Some of the aforementioned research apply BN in different segments of CBR. The research presented here has been inspired by TrollCreek and is partly based on it. However, it aims to improve the accuracy of the retrieval by taking advantage of both BN and CBR. The main idea behind BNCreek is to inject the Bayesian analysis into a domain ontology (semantic network) to assist the retrieve phase of a knowledge-intensive CBR system. BNCreek and TrollCreek conceptually work on the same ontology and the difference between them stems from the relational strengths, which in Trollcreek are static whereas in BNCreek change dynamically. In the present paper, we investigate the effects of Bayesian inference within the Creek architecture as a specific knowledge intensive CBR system. In Sect. 3, the structure of BNCreek and its retrieve process are presented. Section 4 evaluates our approach by NDCG and interpolated average precision/recall measures. Section 5 discusses the obtained results and Sect. 6 concludes the paper and names the future steps.

3 The BNCreek Methodology

BNCreek is a knowledge-intensive system to address problems in uncertain domains. The knowledge representation in BNCreek is a combination of a semantic network, a Bayesian network, and a case-base, which together constitutes the knowledge model of the system as a three-module structure. The semantic module consists of the ontology nodes, which are connected by structural, causal, etc. relations (e.g., “subclass-of”, “part-of”, etc.). This module enables the system to conduct semantic inference through various forms of inheritance. The Bayesian module is a sub-model of the semantic module and consists of the nodes that are connected by causal relations. That module enables the system to do the Bayesian inferences within the knowledge model in order to extract extra knowledge from the causes behind the observed symptoms and to utilize it for the case similarity assessment process. There is an individual module named Mirror Bayesian network, which interacts with the Bayesian module and is responsible for the Bayesian inference computational issues. The Mirror Bayesian network is created to keep the implementation complexity low and provides scalability for the system. The case base layer is connected to the upper layers through the case features (features are nodes of the Bayesian or the semantic networks) each possessing a relevance factor, which is a number that shows the importance of a feature for a stored case [2].

Fig. 1.
figure 1

The graphical representation of BNCreek.

Figure 1 illustrates the graphical representation of the system structure. Each box illustrates one module of the BNCreek, and the inner boxes make up the outer ones, i.e., “semantic network” and “Bayesian network” modules form the “General domain knowledge model”; and the “General domain knowledge model”, “Case Base” and “Mirror Bayesian network” form the BNCreek system. The solid arrows show the direction of connecting nodes inside and between modules and the dotted arrow indicates the information flow between the “semantic network”, “Bayesian network” and the “Mirror Bayesian network”.

3.1 The Retrieve Process

The retrieve process in the current BNCreek system is the mature version of the process earlier outlined for BNCreek1 [13]. In the version presented here, the Bayesian analysis is integrated into the retrieve procedure and is an essential part of it, in contrast with BNCreek1 in which the semantic and Bayesian analysis were working in parallel and their results were combined.

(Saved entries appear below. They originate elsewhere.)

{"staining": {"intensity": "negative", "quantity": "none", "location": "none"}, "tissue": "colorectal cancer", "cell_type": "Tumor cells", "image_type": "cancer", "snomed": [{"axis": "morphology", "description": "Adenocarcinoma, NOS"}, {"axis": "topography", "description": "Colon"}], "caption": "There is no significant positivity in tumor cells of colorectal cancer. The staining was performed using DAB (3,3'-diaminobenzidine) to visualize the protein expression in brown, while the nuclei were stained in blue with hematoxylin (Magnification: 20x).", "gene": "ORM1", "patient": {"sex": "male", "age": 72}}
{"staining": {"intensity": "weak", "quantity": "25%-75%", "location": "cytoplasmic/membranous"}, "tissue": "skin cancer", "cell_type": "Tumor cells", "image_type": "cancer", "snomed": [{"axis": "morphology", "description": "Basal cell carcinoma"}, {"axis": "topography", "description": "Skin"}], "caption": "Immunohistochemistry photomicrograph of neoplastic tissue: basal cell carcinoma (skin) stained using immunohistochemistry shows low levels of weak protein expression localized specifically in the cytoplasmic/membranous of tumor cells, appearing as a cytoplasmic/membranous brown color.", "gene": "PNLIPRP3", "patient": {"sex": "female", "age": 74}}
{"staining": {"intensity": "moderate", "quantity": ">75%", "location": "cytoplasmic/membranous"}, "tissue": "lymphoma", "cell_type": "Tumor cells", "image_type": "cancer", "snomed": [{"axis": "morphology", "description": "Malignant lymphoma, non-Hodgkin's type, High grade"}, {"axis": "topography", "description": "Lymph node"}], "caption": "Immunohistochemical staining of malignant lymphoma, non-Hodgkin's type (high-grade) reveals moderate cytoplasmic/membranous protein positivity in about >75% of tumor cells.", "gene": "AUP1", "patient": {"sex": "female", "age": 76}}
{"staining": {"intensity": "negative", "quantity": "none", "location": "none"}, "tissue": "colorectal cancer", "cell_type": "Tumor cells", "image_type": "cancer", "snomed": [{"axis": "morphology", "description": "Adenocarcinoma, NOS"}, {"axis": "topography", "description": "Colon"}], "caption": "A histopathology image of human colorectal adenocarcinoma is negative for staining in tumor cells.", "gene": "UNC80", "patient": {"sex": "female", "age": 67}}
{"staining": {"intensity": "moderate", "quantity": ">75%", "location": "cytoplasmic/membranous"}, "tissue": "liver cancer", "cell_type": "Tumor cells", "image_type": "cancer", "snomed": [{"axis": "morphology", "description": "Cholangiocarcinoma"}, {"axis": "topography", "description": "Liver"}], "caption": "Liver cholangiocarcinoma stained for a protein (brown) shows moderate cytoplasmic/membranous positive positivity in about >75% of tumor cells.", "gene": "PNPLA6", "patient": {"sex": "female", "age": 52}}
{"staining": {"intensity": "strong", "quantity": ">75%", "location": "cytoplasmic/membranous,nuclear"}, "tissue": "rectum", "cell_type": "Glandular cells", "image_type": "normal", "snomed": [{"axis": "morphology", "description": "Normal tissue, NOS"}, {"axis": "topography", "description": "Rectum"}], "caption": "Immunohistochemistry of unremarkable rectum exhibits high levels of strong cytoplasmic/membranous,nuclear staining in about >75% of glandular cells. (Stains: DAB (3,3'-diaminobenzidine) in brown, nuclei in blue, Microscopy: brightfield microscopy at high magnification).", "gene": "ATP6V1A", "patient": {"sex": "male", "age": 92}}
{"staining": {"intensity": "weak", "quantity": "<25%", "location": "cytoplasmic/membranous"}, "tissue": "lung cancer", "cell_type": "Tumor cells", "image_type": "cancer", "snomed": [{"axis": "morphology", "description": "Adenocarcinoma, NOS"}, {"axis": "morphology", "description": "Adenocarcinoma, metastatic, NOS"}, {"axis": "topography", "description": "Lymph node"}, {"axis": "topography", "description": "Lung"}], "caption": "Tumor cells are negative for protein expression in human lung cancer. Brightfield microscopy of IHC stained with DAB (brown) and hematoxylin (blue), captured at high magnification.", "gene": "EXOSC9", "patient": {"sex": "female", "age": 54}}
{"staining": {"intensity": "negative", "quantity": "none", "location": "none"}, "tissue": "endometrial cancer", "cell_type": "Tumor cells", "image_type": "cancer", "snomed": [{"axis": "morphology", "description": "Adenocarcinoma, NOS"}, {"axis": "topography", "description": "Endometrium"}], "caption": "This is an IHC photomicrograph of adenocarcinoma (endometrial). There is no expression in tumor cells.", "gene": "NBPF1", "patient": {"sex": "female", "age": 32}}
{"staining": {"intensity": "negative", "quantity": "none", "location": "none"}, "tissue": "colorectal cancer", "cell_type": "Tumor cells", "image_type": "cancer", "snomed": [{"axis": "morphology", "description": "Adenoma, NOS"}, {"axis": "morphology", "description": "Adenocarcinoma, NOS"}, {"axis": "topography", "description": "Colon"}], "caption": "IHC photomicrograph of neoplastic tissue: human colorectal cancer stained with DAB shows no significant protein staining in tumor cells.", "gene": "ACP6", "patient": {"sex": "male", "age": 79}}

The retrieve process in BNCreek is a master-slave process, which is triggered by observing a new raw case, i.e. knowledge about a concrete problem situation consisting of a set of feature names and features values [2]. In BNCreek the features are of two types:

  1. 1.

    Observed features that are entered into the case by the user (the raw case features).

  2. 2.

    Inferred features that are entered into the case by the system.

Each of the Observed and Inferred features could have three types, i.e., the symptom features (symptoms), the status features (status) and the failure features (failures). Below the retrieve process is presented utilizing a run-through example from the “food domain”. The domain description and details can be found in the “System evaluation” section.

Fig. 2.
figure 2

The upper cases are three sample raw cases from the food domain, and the two lower cases are the corresponding pre-processed cases descriptions. “st.” and “LC” stand for status and long cooked, respectively.

As the run-through example, consider a “Chicken fried steak” dish with reported “Juiceless food” and “Smelly food” symptoms as a raw input case. The case is entered by a chef into BNCreek, to find the failures behind the symptoms. The raw case description consists of the dish ingredients like “Enough salt” as a status feature and the reported symptoms, illustrated on the upper left side of Fig. 2.

The master phase is based on inferencing in the Bayesian module. It has three steps.

The first step: The system utilizes the symptoms from the raw case description, i.e., “Juiceless food” and “Smelly food” and applies them to the Bayesian network module. The Bayesian inference results in the network posterior distribution (Algorithm  1, lines 1 and 2) utilizing the Eq. 1, in which “\(\theta \)”, “\(p(\theta )\)” and “\(p(symptoms|\theta )\)” stand for the parameter of distribution,  prior distribution and the likelihood of the observations, respectively. The Bayesian module posterior distribution is dynamic in nature, i.e., the probabilities of the dependencies change as a new raw case is entered.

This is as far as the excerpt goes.